There is a good deal of gore as bodies are burned, blown to pieces and riddled with bullets. While it doesn’t have the visceral you are there feel of Saving Private Ryan, it’s still from my admittedly inexpert viewpoint a pretty accurate representation of tank warfare as it existed in the last days of the war.

The plot is not unlike other movies you’ve seen before, given the characters are pretty cliche including the wise but gruff commanding officer, the nervous rookie having to suddenly re-evaluate his moral code in the heat of battle, the ignorant drunk from the deep South and so on. Pena and Bernthal make the most of their roles and at least offer some personality. Unfortunately LaBeouf doesn’t seem to embrace the role in the same way and quoting the Biblical passages sounds as foreign coming out of his mouth as they would were he saying them in Mandarin Chinese. His Really Awful Mustache doesn’t help matters.

While the authenticity is there, the creativity kind of isn’t. This doesn’t really add anything to the short list of films about tank warfare. Yeah, there’s plenty of camaraderie and some battle thrills. That’s been done.
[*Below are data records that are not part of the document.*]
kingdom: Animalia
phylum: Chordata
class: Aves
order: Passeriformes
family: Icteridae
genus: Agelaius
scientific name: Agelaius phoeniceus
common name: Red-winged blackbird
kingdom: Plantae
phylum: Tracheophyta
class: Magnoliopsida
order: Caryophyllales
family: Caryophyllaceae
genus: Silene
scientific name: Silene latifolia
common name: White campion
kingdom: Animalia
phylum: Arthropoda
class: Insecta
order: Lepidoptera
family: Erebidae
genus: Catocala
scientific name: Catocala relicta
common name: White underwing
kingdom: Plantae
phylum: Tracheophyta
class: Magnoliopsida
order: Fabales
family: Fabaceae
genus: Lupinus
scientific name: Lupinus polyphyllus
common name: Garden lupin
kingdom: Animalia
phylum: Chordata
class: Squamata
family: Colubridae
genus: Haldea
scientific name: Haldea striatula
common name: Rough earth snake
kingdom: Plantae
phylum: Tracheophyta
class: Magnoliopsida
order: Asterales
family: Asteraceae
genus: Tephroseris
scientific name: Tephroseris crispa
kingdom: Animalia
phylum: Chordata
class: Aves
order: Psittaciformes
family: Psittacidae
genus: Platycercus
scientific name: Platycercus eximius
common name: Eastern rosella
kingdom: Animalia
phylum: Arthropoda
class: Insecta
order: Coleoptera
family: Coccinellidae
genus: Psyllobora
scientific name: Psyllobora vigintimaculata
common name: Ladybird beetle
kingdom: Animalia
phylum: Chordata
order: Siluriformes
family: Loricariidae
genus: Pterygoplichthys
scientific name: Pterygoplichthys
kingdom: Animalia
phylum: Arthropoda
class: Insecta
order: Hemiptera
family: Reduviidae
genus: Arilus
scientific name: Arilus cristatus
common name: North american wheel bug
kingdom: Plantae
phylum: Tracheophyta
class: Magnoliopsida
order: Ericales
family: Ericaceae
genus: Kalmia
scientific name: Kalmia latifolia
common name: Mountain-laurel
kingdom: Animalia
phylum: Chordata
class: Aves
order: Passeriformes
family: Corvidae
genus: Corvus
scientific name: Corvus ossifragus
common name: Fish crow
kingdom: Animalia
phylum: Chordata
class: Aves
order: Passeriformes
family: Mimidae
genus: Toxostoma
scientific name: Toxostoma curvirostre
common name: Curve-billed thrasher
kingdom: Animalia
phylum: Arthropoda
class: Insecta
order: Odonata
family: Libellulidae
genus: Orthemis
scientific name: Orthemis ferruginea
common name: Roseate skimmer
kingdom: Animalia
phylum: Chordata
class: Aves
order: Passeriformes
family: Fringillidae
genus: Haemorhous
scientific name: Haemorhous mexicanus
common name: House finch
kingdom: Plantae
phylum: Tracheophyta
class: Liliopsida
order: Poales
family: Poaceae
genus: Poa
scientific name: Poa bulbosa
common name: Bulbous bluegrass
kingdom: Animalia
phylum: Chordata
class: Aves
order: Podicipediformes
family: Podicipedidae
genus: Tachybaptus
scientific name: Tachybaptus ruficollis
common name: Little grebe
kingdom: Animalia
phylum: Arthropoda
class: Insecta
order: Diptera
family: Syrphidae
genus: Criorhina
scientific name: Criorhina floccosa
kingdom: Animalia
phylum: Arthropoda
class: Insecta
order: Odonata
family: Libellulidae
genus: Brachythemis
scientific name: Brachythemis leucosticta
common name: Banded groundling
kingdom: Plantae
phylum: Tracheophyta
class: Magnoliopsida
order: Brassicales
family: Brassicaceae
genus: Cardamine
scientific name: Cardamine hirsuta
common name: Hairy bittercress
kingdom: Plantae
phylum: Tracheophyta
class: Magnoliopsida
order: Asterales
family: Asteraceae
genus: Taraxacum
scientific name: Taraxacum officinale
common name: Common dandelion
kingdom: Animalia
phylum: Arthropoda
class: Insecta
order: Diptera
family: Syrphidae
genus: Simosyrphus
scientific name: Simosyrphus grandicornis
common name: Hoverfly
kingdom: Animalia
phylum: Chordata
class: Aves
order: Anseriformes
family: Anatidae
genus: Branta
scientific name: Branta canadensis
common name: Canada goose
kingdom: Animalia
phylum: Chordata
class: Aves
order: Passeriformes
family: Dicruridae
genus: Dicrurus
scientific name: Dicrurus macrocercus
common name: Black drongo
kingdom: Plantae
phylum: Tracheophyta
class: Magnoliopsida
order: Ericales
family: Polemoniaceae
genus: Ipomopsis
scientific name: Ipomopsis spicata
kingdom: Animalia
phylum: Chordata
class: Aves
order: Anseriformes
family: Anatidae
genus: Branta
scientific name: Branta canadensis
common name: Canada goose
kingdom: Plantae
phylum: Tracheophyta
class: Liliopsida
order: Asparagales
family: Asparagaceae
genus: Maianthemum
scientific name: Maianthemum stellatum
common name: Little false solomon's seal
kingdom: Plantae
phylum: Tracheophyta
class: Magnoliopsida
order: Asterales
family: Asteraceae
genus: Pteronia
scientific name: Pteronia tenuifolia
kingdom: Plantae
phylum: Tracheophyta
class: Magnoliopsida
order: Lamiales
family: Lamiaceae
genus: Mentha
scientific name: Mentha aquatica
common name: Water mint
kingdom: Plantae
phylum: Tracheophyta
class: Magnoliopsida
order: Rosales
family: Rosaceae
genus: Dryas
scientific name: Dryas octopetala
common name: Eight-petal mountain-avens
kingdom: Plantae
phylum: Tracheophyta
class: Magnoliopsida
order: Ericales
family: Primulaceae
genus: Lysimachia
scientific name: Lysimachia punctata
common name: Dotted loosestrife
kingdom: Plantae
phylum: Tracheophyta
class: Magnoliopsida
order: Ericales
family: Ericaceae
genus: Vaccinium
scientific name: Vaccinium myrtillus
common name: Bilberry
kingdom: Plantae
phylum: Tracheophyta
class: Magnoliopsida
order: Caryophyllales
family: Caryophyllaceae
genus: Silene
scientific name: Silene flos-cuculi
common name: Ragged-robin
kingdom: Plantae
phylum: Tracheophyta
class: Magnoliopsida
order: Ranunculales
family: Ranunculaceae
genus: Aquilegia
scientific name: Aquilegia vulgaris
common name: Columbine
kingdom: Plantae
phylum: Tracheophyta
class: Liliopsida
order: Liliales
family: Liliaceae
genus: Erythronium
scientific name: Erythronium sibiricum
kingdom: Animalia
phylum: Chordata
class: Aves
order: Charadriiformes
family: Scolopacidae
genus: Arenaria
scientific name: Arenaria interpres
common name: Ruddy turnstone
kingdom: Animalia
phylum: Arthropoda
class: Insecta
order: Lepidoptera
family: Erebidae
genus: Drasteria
The more interesting elements of the story – how the war affected the men who served in the tank, desensitizing them to what we would consider their humanity, falls by the wayside during the last third of the movie when it becomes a standard “last stand” story. It’s a shame because the movie has a ton of promising elements; it just doesn’t become greater than the sum of its parts but rather, equal to them. Good enough may well be good enough but I was hoping for more.

REASONS TO GO: Drips authenticity. Fine performances by Pena, Bernthal and Pitt. Some intense battle sequences.
REASONS TO STAY: Really doesn’t add much to the tank warfare movies. A little bit too long. LaBeouf is a distraction.
FAMILY VALUES: War violence, some fairly grisly images, plenty of foul language and some sexuality.
TRIVIAL PURSUIT: All the uniforms, weapons and tanks used in the movie were authentic and loaned from various museums around the world including the only currently functioning Tiger tank on loan from the Bovington Tank Museum in the United Kingdom.
CRITICAL MASS: As of 11/3/14: Rotten Tomatoes: 79% positive reviews. Metacritic: 64/100.